WHAT IS BEING ASKED
Every line in the records below with the string "when" is to be copied out.

(SOURCE RECORDS)

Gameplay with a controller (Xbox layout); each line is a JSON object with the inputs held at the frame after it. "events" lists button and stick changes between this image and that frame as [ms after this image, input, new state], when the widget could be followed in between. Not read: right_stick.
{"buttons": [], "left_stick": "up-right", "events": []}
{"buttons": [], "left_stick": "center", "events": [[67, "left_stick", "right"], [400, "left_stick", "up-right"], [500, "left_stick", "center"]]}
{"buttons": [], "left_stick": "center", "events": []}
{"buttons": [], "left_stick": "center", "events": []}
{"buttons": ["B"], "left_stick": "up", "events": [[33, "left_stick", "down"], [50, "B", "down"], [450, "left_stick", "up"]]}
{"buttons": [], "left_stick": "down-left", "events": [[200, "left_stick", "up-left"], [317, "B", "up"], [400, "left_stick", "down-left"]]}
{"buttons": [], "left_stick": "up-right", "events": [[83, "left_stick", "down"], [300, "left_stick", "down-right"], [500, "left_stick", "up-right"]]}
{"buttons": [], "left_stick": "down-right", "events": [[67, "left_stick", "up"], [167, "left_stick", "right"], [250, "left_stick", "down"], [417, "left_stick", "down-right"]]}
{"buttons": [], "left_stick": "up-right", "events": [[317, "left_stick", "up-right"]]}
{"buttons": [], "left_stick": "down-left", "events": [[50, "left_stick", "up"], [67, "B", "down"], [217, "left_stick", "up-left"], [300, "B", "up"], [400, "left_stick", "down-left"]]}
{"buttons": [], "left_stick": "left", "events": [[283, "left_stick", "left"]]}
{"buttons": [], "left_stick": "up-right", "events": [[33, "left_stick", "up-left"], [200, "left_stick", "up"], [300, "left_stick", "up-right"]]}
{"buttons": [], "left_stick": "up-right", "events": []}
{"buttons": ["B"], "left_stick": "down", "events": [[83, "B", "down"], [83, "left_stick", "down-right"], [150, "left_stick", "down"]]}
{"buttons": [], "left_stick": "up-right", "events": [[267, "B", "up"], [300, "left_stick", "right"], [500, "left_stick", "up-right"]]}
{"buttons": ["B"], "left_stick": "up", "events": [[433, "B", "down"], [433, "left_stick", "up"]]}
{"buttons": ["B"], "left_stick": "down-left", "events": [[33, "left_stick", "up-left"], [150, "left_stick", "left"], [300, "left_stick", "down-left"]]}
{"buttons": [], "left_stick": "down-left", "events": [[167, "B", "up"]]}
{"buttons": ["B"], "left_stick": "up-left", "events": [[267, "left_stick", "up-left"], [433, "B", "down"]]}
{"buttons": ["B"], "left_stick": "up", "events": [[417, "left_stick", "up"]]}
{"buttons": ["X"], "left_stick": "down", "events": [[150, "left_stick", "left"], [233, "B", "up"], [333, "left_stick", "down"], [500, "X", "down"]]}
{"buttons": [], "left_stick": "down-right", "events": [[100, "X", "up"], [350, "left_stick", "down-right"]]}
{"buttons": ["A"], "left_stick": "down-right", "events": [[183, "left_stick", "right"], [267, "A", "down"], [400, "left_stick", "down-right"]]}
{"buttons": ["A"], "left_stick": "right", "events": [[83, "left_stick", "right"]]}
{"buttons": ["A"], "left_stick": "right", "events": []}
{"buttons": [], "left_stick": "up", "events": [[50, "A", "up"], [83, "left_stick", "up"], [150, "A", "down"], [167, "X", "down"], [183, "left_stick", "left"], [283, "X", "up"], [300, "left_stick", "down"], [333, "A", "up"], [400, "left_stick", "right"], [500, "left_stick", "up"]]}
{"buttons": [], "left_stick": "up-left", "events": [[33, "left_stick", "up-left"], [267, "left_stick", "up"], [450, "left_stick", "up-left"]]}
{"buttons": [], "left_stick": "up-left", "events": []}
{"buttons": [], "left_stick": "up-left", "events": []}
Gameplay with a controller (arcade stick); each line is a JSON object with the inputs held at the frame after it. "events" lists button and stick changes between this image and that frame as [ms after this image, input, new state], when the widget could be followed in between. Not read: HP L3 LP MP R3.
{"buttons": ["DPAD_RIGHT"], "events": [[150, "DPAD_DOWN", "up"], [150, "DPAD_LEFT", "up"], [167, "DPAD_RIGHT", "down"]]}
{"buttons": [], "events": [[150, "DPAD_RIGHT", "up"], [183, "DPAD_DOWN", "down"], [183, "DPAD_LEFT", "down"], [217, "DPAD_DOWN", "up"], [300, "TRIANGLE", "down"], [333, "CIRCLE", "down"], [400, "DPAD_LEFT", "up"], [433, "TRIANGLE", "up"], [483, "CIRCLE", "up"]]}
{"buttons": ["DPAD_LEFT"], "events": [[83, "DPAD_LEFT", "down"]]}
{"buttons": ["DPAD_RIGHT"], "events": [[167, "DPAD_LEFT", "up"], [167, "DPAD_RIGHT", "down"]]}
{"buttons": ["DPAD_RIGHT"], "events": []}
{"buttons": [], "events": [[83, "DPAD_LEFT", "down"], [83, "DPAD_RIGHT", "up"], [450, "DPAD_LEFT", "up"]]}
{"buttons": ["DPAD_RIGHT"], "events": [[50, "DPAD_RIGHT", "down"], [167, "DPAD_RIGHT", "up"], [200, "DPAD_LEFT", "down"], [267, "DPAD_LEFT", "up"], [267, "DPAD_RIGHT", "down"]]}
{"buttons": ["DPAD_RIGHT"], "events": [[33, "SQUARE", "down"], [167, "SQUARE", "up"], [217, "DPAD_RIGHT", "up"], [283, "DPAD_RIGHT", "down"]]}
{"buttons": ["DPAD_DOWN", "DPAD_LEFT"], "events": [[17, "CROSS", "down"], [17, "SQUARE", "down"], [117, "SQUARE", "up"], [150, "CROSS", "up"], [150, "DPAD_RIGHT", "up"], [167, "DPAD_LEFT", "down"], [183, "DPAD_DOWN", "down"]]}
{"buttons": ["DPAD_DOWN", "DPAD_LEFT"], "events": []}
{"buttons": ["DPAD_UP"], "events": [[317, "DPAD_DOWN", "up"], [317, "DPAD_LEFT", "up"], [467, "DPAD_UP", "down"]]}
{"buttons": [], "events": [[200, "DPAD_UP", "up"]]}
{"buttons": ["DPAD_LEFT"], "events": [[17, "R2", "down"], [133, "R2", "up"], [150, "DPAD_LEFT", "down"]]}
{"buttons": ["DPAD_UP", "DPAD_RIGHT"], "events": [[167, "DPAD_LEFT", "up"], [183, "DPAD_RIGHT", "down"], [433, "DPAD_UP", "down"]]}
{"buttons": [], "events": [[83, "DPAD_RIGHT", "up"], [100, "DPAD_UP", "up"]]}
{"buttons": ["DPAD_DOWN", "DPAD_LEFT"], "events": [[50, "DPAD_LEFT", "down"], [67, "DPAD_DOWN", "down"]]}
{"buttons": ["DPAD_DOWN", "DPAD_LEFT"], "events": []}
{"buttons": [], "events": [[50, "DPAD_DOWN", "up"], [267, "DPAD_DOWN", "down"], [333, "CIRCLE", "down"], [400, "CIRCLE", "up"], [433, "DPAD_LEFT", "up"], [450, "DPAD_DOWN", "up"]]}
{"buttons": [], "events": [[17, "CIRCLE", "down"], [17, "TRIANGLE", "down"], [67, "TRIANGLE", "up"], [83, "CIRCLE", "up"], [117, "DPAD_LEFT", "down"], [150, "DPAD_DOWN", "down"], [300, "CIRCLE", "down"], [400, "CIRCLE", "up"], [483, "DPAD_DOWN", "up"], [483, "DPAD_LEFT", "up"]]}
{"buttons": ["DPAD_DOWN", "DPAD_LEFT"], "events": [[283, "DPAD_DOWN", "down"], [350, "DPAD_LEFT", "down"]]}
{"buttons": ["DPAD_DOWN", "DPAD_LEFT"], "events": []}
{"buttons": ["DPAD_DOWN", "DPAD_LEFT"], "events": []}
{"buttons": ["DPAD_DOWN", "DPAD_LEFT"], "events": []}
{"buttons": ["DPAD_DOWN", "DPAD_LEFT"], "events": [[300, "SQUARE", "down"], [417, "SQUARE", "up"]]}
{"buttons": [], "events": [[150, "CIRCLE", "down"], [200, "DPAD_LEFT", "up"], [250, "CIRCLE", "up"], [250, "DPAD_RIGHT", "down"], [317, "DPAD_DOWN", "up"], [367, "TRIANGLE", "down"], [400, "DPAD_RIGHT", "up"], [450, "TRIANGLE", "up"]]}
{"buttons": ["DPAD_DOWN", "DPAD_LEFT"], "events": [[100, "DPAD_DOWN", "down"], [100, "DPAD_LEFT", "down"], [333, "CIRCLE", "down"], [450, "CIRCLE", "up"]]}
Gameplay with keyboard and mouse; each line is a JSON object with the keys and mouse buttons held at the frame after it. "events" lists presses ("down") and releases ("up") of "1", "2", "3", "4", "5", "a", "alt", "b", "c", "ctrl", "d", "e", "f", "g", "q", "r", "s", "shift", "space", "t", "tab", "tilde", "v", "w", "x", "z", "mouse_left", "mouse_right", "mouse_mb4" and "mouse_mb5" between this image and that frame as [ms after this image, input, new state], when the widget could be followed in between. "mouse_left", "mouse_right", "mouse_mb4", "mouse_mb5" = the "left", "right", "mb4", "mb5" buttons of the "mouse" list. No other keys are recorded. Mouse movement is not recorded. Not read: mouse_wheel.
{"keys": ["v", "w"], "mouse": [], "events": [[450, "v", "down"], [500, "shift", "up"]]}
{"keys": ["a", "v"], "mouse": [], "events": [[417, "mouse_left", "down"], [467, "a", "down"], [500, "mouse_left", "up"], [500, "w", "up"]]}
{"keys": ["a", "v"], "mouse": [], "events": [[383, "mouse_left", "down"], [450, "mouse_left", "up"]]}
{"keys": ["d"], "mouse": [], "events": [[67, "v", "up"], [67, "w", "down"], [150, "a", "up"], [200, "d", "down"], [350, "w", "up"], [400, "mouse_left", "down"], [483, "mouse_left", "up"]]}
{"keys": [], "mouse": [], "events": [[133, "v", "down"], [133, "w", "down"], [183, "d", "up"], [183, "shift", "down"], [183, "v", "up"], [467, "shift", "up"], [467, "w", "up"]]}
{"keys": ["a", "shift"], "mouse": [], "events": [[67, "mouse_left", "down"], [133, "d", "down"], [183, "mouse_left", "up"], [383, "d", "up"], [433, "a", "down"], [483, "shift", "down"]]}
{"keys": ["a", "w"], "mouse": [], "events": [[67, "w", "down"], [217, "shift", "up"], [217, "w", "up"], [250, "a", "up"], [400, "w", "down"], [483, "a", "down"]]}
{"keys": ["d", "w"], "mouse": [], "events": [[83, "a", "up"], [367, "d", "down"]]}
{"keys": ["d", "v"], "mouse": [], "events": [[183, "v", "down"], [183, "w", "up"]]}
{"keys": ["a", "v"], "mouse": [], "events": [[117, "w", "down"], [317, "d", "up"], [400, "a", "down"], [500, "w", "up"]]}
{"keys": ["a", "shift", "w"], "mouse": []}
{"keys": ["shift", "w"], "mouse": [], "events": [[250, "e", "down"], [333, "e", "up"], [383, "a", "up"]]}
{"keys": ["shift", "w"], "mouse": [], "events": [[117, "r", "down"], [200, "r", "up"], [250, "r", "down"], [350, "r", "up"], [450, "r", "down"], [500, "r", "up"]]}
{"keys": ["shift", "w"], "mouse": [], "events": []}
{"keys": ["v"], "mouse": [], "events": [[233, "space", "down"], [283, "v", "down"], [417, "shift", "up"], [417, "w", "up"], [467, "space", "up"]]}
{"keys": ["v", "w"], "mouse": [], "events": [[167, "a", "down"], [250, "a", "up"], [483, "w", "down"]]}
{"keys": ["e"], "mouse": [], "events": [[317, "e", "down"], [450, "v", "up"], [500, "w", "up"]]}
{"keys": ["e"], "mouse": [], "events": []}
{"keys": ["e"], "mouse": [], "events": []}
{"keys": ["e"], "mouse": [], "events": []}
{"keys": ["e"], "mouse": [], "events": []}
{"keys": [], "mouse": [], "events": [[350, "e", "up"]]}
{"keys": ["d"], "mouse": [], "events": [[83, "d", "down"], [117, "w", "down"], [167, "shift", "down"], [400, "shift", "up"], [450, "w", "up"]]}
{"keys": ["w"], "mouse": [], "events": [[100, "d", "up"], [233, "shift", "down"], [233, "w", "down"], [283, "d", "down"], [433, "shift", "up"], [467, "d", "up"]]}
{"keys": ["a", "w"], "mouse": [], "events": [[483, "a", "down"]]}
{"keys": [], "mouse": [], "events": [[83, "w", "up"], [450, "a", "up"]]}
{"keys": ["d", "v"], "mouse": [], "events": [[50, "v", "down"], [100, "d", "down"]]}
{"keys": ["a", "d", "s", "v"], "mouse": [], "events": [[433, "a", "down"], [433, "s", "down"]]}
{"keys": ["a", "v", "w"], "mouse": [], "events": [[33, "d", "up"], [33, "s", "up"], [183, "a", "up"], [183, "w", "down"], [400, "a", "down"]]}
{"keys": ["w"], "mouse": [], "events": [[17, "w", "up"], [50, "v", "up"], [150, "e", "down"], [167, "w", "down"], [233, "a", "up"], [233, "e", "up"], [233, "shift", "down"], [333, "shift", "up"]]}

(End SOURCE RECORDS)

RESPONSE BELOW
Gameplay with a controller (Xbox layout); each line is a JSON object with the inputs held at the frame after it. "events" lists button and stick changes between this image and that frame as [ms after this image, input, new state], when the widget could be followed in between. Not read: right_stick.
Gameplay with a controller (arcade stick); each line is a JSON object with the inputs held at the frame after it. "events" lists button and stick changes between this image and that frame as [ms after this image, input, new state], when the widget could be followed in between. Not read: HP L3 LP MP R3.
Gameplay with keyboard and mouse; each line is a JSON object with the keys and mouse buttons held at the frame after it. "events" lists presses ("down") and releases ("up") of "1", "2", "3", "4", "5", "a", "alt", "b", "c", "ctrl", "d", "e", "f", "g", "q", "r", "s", "shift", "space", "t", "tab", "tilde", "v", "w", "x", "z", "mouse_left", "mouse_right", "mouse_mb4" and "mouse_mb5" between this image and that frame as [ms after this image, input, new state], when the widget could be followed in between. "mouse_left", "mouse_right", "mouse_mb4", "mouse_mb5" = the "left", "right", "mb4", "mb5" buttons of the "mouse" list. No other keys are recorded. Mouse movement is not recorded. Not read: mouse_wheel.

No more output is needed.